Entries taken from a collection
========
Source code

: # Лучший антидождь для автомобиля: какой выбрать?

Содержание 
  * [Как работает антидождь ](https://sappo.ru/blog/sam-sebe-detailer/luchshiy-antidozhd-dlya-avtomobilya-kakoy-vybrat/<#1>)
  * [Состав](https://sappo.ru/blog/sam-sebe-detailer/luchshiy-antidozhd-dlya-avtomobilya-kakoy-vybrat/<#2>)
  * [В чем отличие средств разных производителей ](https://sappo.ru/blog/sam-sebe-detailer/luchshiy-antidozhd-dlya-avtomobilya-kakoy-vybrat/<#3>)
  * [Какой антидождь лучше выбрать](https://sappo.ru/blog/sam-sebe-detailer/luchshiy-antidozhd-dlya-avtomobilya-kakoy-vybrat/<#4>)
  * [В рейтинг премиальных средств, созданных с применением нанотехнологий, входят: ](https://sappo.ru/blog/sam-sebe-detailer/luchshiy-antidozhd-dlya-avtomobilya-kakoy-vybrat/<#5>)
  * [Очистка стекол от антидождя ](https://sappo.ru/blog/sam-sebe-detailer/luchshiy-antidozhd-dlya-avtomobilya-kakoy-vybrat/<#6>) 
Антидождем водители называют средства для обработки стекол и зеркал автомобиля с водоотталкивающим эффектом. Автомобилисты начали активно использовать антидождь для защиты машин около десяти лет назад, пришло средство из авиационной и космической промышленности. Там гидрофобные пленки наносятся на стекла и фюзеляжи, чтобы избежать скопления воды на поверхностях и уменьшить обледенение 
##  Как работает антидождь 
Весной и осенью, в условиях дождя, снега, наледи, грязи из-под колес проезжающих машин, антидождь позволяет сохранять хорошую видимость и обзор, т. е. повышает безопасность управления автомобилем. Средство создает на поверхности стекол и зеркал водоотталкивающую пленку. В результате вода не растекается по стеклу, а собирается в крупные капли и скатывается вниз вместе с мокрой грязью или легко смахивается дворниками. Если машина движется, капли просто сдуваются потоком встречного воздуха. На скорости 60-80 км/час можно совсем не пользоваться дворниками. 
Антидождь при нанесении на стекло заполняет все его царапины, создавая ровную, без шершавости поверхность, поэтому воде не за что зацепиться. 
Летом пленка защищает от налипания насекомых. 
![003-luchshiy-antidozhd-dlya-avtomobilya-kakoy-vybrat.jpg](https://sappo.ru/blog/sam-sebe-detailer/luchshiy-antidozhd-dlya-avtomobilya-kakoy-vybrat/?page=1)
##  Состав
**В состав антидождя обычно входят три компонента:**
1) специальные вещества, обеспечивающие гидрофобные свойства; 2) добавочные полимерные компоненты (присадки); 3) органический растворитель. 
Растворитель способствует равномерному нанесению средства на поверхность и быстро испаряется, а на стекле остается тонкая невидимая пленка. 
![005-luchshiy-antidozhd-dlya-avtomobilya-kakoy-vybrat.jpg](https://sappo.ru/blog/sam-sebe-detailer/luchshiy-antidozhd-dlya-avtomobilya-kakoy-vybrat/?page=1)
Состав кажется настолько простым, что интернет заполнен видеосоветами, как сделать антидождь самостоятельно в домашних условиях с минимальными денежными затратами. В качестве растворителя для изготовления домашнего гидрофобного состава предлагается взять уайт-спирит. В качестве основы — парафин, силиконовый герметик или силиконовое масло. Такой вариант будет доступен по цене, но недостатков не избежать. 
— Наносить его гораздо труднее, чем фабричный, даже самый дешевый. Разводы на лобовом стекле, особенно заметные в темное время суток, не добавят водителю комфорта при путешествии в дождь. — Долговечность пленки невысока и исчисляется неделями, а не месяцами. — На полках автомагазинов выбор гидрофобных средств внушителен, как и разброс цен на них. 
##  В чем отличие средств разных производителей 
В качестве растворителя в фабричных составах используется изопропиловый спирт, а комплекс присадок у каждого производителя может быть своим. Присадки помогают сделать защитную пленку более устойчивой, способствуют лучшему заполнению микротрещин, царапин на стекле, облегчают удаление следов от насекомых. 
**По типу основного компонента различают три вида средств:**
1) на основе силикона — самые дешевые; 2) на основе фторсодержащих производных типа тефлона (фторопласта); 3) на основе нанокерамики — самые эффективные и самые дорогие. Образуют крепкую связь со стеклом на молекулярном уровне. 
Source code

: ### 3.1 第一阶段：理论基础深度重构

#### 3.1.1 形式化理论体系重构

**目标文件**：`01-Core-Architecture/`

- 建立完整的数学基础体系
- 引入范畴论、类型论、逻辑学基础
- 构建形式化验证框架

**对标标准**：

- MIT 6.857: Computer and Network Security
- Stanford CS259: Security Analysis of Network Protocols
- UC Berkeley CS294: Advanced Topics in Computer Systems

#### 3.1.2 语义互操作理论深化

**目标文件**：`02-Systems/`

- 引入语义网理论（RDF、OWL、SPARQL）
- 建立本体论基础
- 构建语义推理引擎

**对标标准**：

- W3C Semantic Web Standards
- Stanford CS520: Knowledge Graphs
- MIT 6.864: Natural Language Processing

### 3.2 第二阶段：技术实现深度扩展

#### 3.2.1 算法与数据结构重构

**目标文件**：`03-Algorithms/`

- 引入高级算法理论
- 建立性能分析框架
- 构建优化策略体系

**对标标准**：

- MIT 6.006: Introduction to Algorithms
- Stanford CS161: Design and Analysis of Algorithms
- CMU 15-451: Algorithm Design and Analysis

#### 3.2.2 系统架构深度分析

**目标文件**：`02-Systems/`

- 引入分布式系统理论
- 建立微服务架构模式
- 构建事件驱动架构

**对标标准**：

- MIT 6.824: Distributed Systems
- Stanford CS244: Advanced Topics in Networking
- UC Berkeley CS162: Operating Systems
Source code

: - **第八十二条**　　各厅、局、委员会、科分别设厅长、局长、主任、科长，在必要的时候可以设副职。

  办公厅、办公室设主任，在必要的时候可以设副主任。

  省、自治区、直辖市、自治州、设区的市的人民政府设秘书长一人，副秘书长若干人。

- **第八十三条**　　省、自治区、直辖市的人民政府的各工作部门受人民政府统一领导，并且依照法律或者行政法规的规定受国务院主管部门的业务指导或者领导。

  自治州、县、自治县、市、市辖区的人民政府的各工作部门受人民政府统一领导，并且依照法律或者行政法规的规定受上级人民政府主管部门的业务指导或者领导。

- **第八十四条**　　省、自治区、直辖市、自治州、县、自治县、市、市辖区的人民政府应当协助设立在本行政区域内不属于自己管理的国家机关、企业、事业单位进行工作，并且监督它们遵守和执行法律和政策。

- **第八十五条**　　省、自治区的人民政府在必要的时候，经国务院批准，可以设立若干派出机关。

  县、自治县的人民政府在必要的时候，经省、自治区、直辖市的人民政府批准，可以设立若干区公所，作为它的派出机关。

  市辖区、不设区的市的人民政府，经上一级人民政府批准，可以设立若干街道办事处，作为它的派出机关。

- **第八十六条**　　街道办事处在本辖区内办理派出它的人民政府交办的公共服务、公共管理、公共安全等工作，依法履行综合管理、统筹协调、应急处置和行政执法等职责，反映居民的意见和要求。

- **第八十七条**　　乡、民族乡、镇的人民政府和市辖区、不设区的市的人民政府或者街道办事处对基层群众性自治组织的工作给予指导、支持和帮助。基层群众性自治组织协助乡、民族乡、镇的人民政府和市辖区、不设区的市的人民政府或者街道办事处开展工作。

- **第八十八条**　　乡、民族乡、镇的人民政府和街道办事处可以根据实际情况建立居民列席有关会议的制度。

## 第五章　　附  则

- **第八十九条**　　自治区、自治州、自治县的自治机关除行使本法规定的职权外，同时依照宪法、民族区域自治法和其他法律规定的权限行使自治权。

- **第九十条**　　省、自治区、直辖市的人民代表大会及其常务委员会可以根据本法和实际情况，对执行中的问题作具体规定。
========
An exact copy of all the records is the expected answer.

## Expected answer
Source code

: # Лучший антидождь для автомобиля: какой выбрать?

Содержание 
  * [Как работает антидождь ](https://sappo.ru/blog/sam-sebe-detailer/luchshiy-antidozhd-dlya-avtomobilya-kakoy-vybrat/<#1>)
  * [Состав](https://sappo.ru/blog/sam-sebe-detailer/luchshiy-antidozhd-dlya-avtomobilya-kakoy-vybrat/<#2>)
  * [В чем отличие средств разных производителей ](https://sappo.ru/blog/sam-sebe-detailer/luchshiy-antidozhd-dlya-avtomobilya-kakoy-vybrat/<#3>)
  * [Какой антидождь лучше выбрать](https://sappo.ru/blog/sam-sebe-detailer/luchshiy-antidozhd-dlya-avtomobilya-kakoy-vybrat/<#4>)
  * [В рейтинг премиальных средств, созданных с применением нанотехнологий, входят: ](https://sappo.ru/blog/sam-sebe-detailer/luchshiy-antidozhd-dlya-avtomobilya-kakoy-vybrat/<#5>)
  * [Очистка стекол от антидождя ](https://sappo.ru/blog/sam-sebe-detailer/luchshiy-antidozhd-dlya-avtomobilya-kakoy-vybrat/<#6>) 
Антидождем водители называют средства для обработки стекол и зеркал автомобиля с водоотталкивающим эффектом. Автомобилисты начали активно использовать антидождь для защиты машин около десяти лет назад, пришло средство из авиационной и космической промышленности. Там гидрофобные пленки наносятся на стекла и фюзеляжи, чтобы избежать скопления воды на поверхностях и уменьшить обледенение 
##  Как работает антидождь 
Весной и осенью, в условиях дождя, снега, наледи, грязи из-под колес проезжающих машин, антидождь позволяет сохранять хорошую видимость и обзор, т. е. повышает безопасность управления автомобилем. Средство создает на поверхности стекол и зеркал водоотталкивающую пленку. В результате вода не растекается по стеклу, а собирается в крупные капли и скатывается вниз вместе с мокрой грязью или легко смахивается дворниками. Если машина движется, капли просто сдуваются потоком встречного воздуха. На скорости 60-80 км/час можно совсем не пользоваться дворниками. 
Антидождь при нанесении на стекло заполняет все его царапины, создавая ровную, без шершавости поверхность, поэтому воде не за что зацепиться. 
Летом пленка защищает от налипания насекомых. 
![003-luchshiy-antidozhd-dlya-avtomobilya-kakoy-vybrat.jpg](https://sappo.ru/blog/sam-sebe-detailer/luchshiy-antidozhd-dlya-avtomobilya-kakoy-vybrat/?page=1)
##  Состав
**В состав антидождя обычно входят три компонента:**
1) специальные вещества, обеспечивающие гидрофобные свойства; 2) добавочные полимерные компоненты (присадки); 3) органический растворитель. 
Растворитель способствует равномерному нанесению средства на поверхность и быстро испаряется, а на стекле остается тонкая невидимая пленка. 
![005-luchshiy-antidozhd-dlya-avtomobilya-kakoy-vybrat.jpg](https://sappo.ru/blog/sam-sebe-detailer/luchshiy-antidozhd-dlya-avtomobilya-kakoy-vybrat/?page=1)
Состав кажется настолько простым, что интернет заполнен видеосоветами, как сделать антидождь самостоятельно в домашних условиях с минимальными денежными затратами. В качестве растворителя для изготовления домашнего гидрофобного состава предлагается взять уайт-спирит. В качестве основы — парафин, силиконовый герметик или силиконовое масло. Такой вариант будет доступен по цене, но недостатков не избежать. 
— Наносить его гораздо труднее, чем фабричный, даже самый дешевый. Разводы на лобовом стекле, особенно заметные в темное время суток, не добавят водителю комфорта при путешествии в дождь. — Долговечность пленки невысока и исчисляется неделями, а не месяцами. — На полках автомагазинов выбор гидрофобных средств внушителен, как и разброс цен на них. 
##  В чем отличие средств разных производителей 
В качестве растворителя в фабричных составах используется изопропиловый спирт, а комплекс присадок у каждого производителя может быть своим. Присадки помогают сделать защитную пленку более устойчивой, способствуют лучшему заполнению микротрещин, царапин на стекле, облегчают удаление следов от насекомых. 
**По типу основного компонента различают три вида средств:**
1) на основе силикона — самые дешевые; 2) на основе фторсодержащих производных типа тефлона (фторопласта); 3) на основе нанокерамики — самые эффективные и самые дорогие. Образуют крепкую связь со стеклом на молекулярном уровне. 
Source code

: ### 3.1 第一阶段：理论基础深度重构

#### 3.1.1 形式化理论体系重构

**目标文件**：`01-Core-Architecture/`

- 建立完整的数学基础体系
- 引入范畴论、类型论、逻辑学基础
- 构建形式化验证框架

**对标标准**：

- MIT 6.857: Computer and Network Security
- Stanford CS259: Security Analysis of Network Protocols
- UC Berkeley CS294: Advanced Topics in Computer Systems

#### 3.1.2 语义互操作理论深化

**目标文件**：`02-Systems/`

- 引入语义网理论（RDF、OWL、SPARQL）
- 建立本体论基础
- 构建语义推理引擎

**对标标准**：

- W3C Semantic Web Standards
- Stanford CS520: Knowledge Graphs
- MIT 6.864: Natural Language Processing

### 3.2 第二阶段：技术实现深度扩展

#### 3.2.1 算法与数据结构重构

**目标文件**：`03-Algorithms/`

- 引入高级算法理论
- 建立性能分析框架
- 构建优化策略体系

**对标标准**：

- MIT 6.006: Introduction to Algorithms
- Stanford CS161: Design and Analysis of Algorithms
- CMU 15-451: Algorithm Design and Analysis

#### 3.2.2 系统架构深度分析

**目标文件**：`02-Systems/`

- 引入分布式系统理论
- 建立微服务架构模式
- 构建事件驱动架构

**对标标准**：

- MIT 6.824: Distributed Systems
- Stanford CS244: Advanced Topics in Networking
- UC Berkeley CS162: Operating Systems
Source code

: - **第八十二条**　　各厅、局、委员会、科分别设厅长、局长、主任、科长，在必要的时候可以设副职。

  办公厅、办公室设主任，在必要的时候可以设副主任。

  省、自治区、直辖市、自治州、设区的市的人民政府设秘书长一人，副秘书长若干人。

- **第八十三条**　　省、自治区、直辖市的人民政府的各工作部门受人民政府统一领导，并且依照法律或者行政法规的规定受国务院主管部门的业务指导或者领导。

  自治州、县、自治县、市、市辖区的人民政府的各工作部门受人民政府统一领导，并且依照法律或者行政法规的规定受上级人民政府主管部门的业务指导或者领导。

- **第八十四条**　　省、自治区、直辖市、自治州、县、自治县、市、市辖区的人民政府应当协助设立在本行政区域内不属于自己管理的国家机关、企业、事业单位进行工作，并且监督它们遵守和执行法律和政策。

- **第八十五条**　　省、自治区的人民政府在必要的时候，经国务院批准，可以设立若干派出机关。

  县、自治县的人民政府在必要的时候，经省、自治区、直辖市的人民政府批准，可以设立若干区公所，作为它的派出机关。

  市辖区、不设区的市的人民政府，经上一级人民政府批准，可以设立若干街道办事处，作为它的派出机关。

- **第八十六条**　　街道办事处在本辖区内办理派出它的人民政府交办的公共服务、公共管理、公共安全等工作，依法履行综合管理、统筹协调、应急处置和行政执法等职责，反映居民的意见和要求。

- **第八十七条**　　乡、民族乡、镇的人民政府和市辖区、不设区的市的人民政府或者街道办事处对基层群众性自治组织的工作给予指导、支持和帮助。基层群众性自治组织协助乡、民族乡、镇的人民政府和市辖区、不设区的市的人民政府或者街道办事处开展工作。

- **第八十八条**　　乡、民族乡、镇的人民政府和街道办事处可以根据实际情况建立居民列席有关会议的制度。

## 第五章　　附  则

- **第八十九条**　　自治区、自治州、自治县的自治机关除行使本法规定的职权外，同时依照宪法、民族区域自治法和其他法律规定的权限行使自治权。

- **第九十条**　　省、自治区、直辖市的人民代表大会及其常务委员会可以根据本法和实际情况，对执行中的问题作具体规定。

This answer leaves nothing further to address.